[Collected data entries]
Start of Block

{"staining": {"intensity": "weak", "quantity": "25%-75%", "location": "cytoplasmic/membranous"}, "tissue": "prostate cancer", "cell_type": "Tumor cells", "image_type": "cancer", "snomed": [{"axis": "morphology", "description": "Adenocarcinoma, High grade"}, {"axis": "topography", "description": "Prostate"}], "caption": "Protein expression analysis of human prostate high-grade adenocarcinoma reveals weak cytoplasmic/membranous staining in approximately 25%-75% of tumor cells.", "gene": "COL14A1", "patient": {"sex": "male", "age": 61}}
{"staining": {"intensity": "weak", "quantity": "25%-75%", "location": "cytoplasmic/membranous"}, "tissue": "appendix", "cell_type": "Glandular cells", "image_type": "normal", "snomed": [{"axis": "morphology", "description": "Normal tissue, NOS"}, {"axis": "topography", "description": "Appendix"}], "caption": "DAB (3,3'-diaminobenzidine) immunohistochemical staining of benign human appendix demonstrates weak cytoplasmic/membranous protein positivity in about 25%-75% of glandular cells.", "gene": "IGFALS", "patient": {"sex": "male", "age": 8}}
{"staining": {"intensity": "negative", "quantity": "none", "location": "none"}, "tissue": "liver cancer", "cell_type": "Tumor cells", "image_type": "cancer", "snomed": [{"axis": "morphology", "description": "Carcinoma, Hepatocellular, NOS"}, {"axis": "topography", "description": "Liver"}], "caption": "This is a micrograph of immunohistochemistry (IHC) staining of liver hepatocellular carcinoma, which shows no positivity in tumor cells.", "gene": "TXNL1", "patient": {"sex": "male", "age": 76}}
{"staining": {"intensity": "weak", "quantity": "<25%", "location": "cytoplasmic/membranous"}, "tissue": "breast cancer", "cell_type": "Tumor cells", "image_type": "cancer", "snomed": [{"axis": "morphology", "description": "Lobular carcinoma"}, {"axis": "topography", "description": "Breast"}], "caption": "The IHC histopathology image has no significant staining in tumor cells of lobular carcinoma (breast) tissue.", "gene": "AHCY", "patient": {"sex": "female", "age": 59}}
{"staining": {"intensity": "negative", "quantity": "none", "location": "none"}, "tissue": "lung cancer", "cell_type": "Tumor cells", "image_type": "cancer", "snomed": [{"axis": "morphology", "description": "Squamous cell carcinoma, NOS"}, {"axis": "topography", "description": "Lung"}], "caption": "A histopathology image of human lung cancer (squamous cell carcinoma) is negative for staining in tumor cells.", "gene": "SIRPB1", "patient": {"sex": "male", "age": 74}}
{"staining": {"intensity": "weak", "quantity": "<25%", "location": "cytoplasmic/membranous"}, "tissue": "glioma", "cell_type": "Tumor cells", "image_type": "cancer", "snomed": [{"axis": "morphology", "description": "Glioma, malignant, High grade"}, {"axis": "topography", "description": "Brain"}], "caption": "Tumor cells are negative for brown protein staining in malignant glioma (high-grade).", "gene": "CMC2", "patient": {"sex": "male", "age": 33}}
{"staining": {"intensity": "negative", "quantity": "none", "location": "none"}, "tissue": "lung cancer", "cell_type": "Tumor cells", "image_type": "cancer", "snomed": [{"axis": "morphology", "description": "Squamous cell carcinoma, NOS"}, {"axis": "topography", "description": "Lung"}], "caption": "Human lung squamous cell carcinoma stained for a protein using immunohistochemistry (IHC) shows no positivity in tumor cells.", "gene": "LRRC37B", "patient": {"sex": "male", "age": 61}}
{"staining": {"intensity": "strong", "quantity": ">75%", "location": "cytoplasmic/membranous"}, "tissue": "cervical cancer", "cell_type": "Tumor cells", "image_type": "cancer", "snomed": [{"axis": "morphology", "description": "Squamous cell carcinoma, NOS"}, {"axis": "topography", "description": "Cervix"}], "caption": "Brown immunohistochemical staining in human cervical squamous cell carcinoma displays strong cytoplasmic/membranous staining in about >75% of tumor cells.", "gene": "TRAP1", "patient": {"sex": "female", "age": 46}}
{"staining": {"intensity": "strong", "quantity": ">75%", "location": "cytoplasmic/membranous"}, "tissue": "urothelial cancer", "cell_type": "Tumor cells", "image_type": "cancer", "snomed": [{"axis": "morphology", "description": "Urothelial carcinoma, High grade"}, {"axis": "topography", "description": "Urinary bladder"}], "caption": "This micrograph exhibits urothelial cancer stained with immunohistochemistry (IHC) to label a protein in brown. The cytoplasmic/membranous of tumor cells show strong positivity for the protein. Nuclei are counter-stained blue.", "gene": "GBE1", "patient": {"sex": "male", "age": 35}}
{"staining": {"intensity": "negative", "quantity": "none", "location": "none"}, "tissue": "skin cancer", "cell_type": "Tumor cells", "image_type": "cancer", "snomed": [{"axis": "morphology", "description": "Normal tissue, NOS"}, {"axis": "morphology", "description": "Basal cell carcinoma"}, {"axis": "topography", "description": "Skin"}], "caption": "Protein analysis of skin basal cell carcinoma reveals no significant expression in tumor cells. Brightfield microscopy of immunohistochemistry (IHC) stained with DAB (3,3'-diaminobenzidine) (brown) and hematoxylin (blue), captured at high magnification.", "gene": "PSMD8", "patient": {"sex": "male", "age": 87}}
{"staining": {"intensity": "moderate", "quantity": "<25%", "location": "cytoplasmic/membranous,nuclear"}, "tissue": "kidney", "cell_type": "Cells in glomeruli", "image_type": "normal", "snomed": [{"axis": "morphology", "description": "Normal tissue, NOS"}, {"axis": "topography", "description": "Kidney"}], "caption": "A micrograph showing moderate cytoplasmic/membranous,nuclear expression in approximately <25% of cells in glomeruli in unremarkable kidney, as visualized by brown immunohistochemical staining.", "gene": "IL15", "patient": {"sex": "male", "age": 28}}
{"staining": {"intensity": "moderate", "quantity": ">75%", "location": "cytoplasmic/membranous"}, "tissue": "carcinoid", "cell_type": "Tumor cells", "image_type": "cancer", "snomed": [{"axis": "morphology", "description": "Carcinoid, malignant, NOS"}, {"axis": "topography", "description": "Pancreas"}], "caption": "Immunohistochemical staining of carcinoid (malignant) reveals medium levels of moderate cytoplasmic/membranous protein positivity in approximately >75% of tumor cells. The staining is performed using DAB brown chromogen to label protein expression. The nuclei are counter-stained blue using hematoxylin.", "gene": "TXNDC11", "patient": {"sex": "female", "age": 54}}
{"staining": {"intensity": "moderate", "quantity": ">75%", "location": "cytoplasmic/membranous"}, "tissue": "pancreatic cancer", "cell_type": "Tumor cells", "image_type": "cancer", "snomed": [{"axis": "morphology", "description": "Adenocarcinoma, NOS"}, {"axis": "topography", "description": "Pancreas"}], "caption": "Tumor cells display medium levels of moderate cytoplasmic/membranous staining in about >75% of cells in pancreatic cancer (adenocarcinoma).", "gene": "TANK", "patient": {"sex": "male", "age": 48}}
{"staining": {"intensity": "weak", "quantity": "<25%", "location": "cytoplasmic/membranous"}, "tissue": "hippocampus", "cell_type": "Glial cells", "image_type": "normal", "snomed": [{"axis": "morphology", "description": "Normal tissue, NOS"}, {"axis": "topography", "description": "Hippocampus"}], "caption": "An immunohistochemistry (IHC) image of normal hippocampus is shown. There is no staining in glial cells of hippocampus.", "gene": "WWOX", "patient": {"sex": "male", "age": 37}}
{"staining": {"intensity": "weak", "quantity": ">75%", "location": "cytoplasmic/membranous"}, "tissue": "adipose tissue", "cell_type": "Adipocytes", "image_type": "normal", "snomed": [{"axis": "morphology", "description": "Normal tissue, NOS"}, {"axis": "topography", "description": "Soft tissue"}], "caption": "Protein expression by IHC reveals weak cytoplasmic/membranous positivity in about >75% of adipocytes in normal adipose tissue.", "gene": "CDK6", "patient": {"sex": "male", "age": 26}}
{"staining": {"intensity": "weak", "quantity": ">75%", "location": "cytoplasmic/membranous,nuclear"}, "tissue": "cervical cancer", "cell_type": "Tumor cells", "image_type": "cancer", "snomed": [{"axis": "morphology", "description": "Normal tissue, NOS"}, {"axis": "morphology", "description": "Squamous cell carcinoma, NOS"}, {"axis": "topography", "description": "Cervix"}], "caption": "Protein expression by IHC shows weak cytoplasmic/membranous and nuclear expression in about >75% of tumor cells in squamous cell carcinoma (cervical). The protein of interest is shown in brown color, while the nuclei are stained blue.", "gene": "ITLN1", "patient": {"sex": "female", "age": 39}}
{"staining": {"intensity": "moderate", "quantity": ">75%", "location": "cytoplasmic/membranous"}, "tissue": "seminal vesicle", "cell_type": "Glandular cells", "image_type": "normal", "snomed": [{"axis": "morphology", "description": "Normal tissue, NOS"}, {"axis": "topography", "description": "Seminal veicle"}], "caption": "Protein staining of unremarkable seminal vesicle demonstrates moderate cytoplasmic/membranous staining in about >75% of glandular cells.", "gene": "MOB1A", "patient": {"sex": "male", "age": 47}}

End of Block

Exercise instructions
Reproduce the records above exactly, from the first line through the line containing "IHC histopathology image", and output nothing else.

Solution
{"staining": {"intensity": "weak", "quantity": "25%-75%", "location": "cytoplasmic/membranous"}, "tissue": "prostate cancer", "cell_type": "Tumor cells", "image_type": "cancer", "snomed": [{"axis": "morphology", "description": "Adenocarcinoma, High grade"}, {"axis": "topography", "description": "Prostate"}], "caption": "Protein expression analysis of human prostate high-grade adenocarcinoma reveals weak cytoplasmic/membranous staining in approximately 25%-75% of tumor cells.", "gene": "COL14A1", "patient": {"sex": "male", "age": 61}}
{"staining": {"intensity": "weak", "quantity": "25%-75%", "location": "cytoplasmic/membranous"}, "tissue": "appendix", "cell_type": "Glandular cells", "image_type": "normal", "snomed": [{"axis": "morphology", "description": "Normal tissue, NOS"}, {"axis": "topography", "description": "Appendix"}], "caption": "DAB (3,3'-diaminobenzidine) immunohistochemical staining of benign human appendix demonstrates weak cytoplasmic/membranous protein positivity in about 25%-75% of glandular cells.", "gene": "IGFALS", "patient": {"sex": "male", "age": 8}}
{"staining": {"intensity": "negative", "quantity": "none", "location": "none"}, "tissue": "liver cancer", "cell_type": "Tumor cells", "image_type": "cancer", "snomed": [{"axis": "morphology", "description": "Carcinoma, Hepatocellular, NOS"}, {"axis": "topography", "description": "Liver"}], "caption": "This is a micrograph of immunohistochemistry (IHC) staining of liver hepatocellular carcinoma, which shows no positivity in tumor cells.", "gene": "TXNL1", "patient": {"sex": "male", "age": 76}}
{"staining": {"intensity": "weak", "quantity": "<25%", "location": "cytoplasmic/membranous"}, "tissue": "breast cancer", "cell_type": "Tumor cells", "image_type": "cancer", "snomed": [{"axis": "morphology", "description": "Lobular carcinoma"}, {"axis": "topography", "description": "Breast"}], "caption": "The IHC histopathology image has no significant staining in tumor cells of lobular carcinoma (breast) tissue.", "gene": "AHCY", "patient": {"sex": "female", "age": 59}}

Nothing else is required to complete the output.